Table of Contents
In Chapter 17 we have seen combinators for composing type preserving strategies. That is, structural transformations in which basic transformation rules don't change the type of a term. Such strategies are typically applied in transformations, which change the structure of a term, but not its type. Examples are simplification and optimization. In this chapter we consider the class of type unifying strategies, in which terms of different types are mapped onto one type. The application area for this type of strategy is analysis of expresssions with examples such as free variables collection and call-graph extraction.
We consider the following example problems:
term-size: Count the number of nodes in a term
occurrences: Count number of occurrences of a subterm in a term
collect-vars: Collect all variables in expression
free-vars: Collect all free variables in expression
These problems have in common that they reduce a structure to a single value or to a collection of derived values. The structure of the original term is usually lost.

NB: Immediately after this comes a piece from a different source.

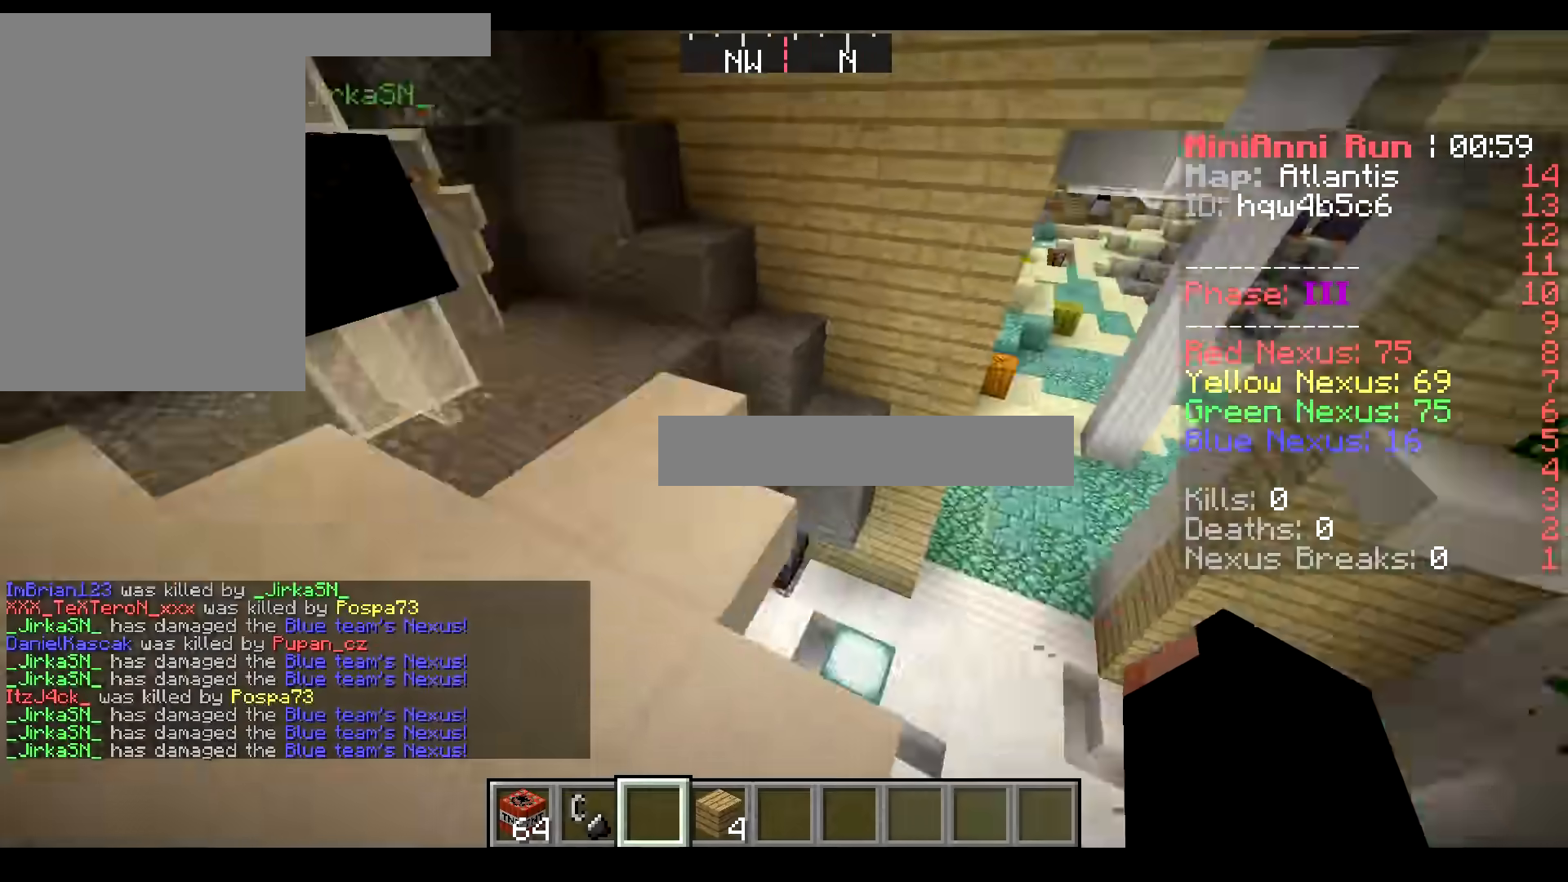
{"keys": [], "mouse": [], "events": []}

We start with examining these problems in the context of lists, and then generalize the solutions we find there to arbitrary terms using generic term deconstruction, which allows concise implementation of generic type unifying strategies, similarly to the generic traversal strategies of Chapter 17.
We start with considering type-unifying operations on lists.
Sum.
Reducing a list to a value can be conveniently expressed by means of
a fold, which has as parameters operations for reducing the list
constructors.
The foldr/2
strategy reduces a list by replacing each
Cons
by an application of s2
, and the
empty list by s1
.
foldr(s1, s2) = []; s1 <+ \ [y|ys] -> <s2>(y, <foldr(s1, s2)> ys) \
Thus, when applied to a list with three terms the result is
<foldr(s1,s2)> [t1,t2,t3] => <s2>(t1, <s2>(t2, <s2>(t3, <s1> [])))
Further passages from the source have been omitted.